2031 : une crise économique de grande ampleur a forcé le gouvernement des États-Unis à se relocaliser sur Mars. À présent, les grandes métropoles américaines, dont Chicago, se réorganisent autour de centres commerciaux géants où l'on abreuvent les habitants de programmes racoleurs aux messages subliminaux ultra-violents. Dans ce contexte délétère, l'arrivée dans les forces de police des Plexus Rangers de Reuben Flagg, ancienne star de télé-réalité, va mener la ville à la révolte et peut-être... à une seconde révolution.
Un créateur oublié
On ne lit plus trop en France Howard Chaykin, dessinateur américain qui a au final peu travaillé chez DC et surtout chez Marvel (ceci explique peut-être cela). Il a tout de même commencé au début des années 70, signant un premier roman de Killraven en compagnie du récemment disparu Neal Adams et a signé une adaptation du cycle des épées de Fritz Leiber. Son grand fait d’arme de la décennie est d’avoir signé l’adaptation en bande dessiné de Star Wars. American Flagg ! paraît en 1983 chez First Comics et va marquer son époque comme on va le voir. On le voit ensuite travailler sur The Shadow et Blackhawk chez DC ou sortir chez Marvel un Graphic Novel Wolverine/Nick Fury : Scorpio. Signalons aussi un graphic novel naviguant entre polar et érotique, Black Kiss. Il a aussi collaboré avec son ami Walt Simonson sur la série Hawk Girl, signé chez Marvel un Avengers : 1959 plutôt décevant… et c’est à peu près tout. On le regrette.
Une dystopie pleine d’ironie
Bienvenue en 2031 où le monde est soumis au Plex, organisation supranationale et capitaliste, née de la fusion entre les restes des États-Unis et de l’URSS ( !), basée sur Mars après la grande catastrophe de 1996 qui a vu la disparition de la Californie, la guerre atomique Israël/Iran et la destruction de l’Asie. On suit Reuben Flagg, un juif américain né sur Mars, héros d’un feuilleton à succès, Mark Thrust, dont il a été écarté. Flagg intègre le corps des Plexus Rangers et est affecté à Chicago. Plutôt bien de sa personne, Flagg couche avec pas mal de filles (y compris des nazies) souvent en bas résilles ou porte-jarretelles.
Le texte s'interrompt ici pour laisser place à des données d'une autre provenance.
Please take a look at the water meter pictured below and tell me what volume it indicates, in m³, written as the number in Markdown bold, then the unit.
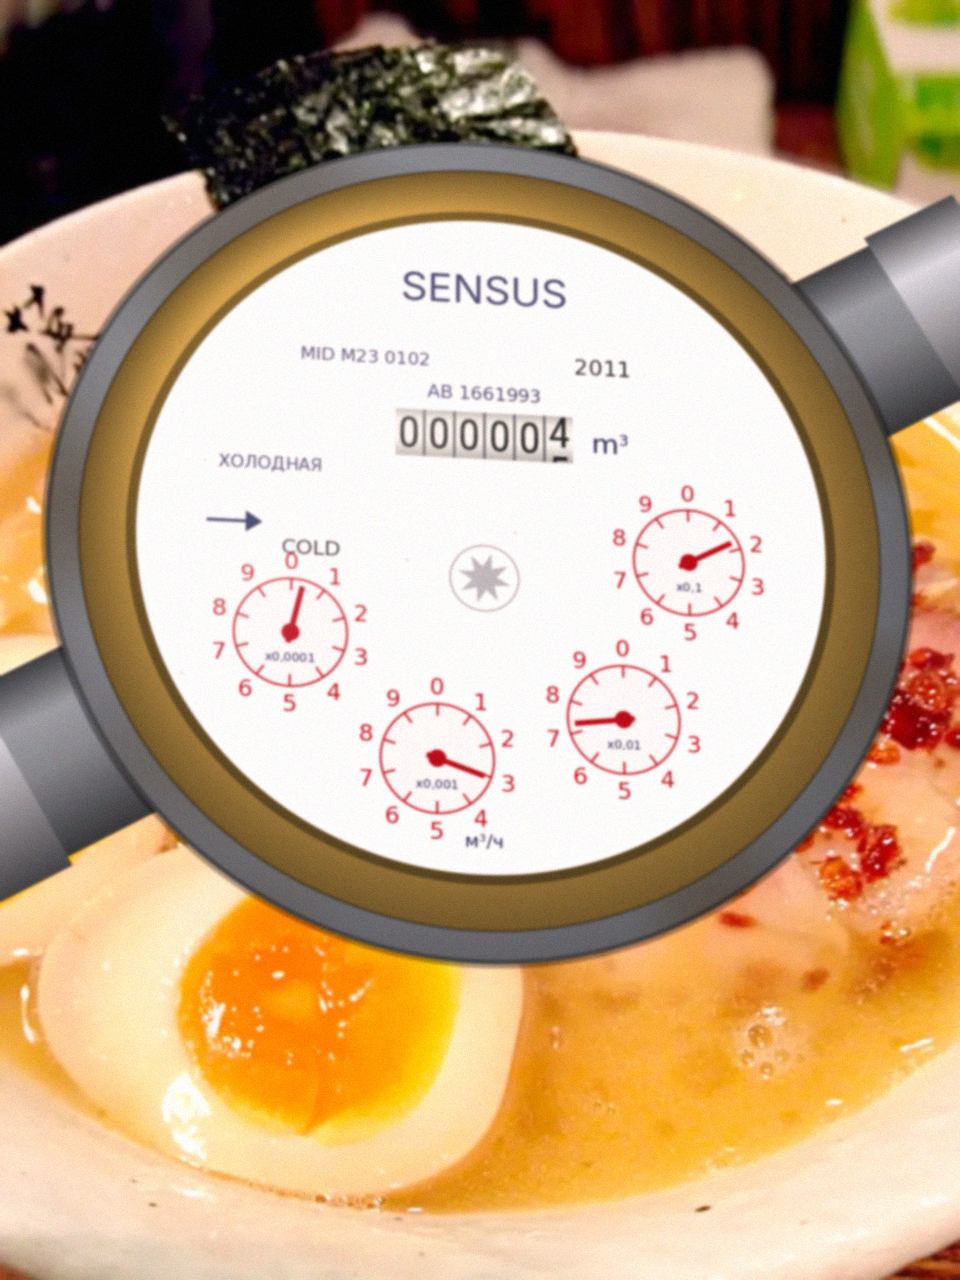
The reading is **4.1730** m³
Il découvre aussi une ville corrompue et une population maintenue sous la coupe du Plex. Il découvre aussi qu’un feuilleton, Bob Violence, est rempli d’images subliminales qui poussent à la violence. Alors il en empêche la diffusion, au grand dam de son chef, Hilton Krieger. Lorsque celui-ci décède, il lui lègue son chat, Raul, qui parle, et surtout sa chaîne pirate, QUSA. Flagg a pas mal de chantiers à ouvrir s’il veut que l’Amérique renaisse…
Du grand art
Les lignes ci-dessus ne sont qu’un aperçu des premiers numéros de la série. On est clairement devant une satire au vitriol de l’Amérique des années 80, celle de Reagan et des conservateurs américains. L’Amérique peinte ici est sinistre, livrée au capitalisme le plus extrême et en proie à une violence systémique. Signalons que la narration a souvent recours à des écrans télés en introduction, une technique plus tard récupérée par Frank Miller dans son Dark Knight Returns, qui mettent scène Reuben Flagg dans cette société largement déglinguée. Le découpage très dynamique et les couleurs de Leslie Zahler et Lynn Varley (future collaboratrice et femme de Miller) font de cet album un véritable bijou. On rit, on est aussi effrayé par la tournure prise par cet univers qui ressemble (un peu) au nôtre. Et puis il y a ces femmes en petite tenue, joliment dessinés et toujours prêtes à coucher avec Flagg. Notons qu’elles ne sont pas seulement des jouets érotiques mais aussi des personnages actifs de l’histoire. Lecteur, tu dois réparer l’injustice des temps et lire cet album. Howard Chaykin mérite sa place parmi les meilleurs créateurs de comics.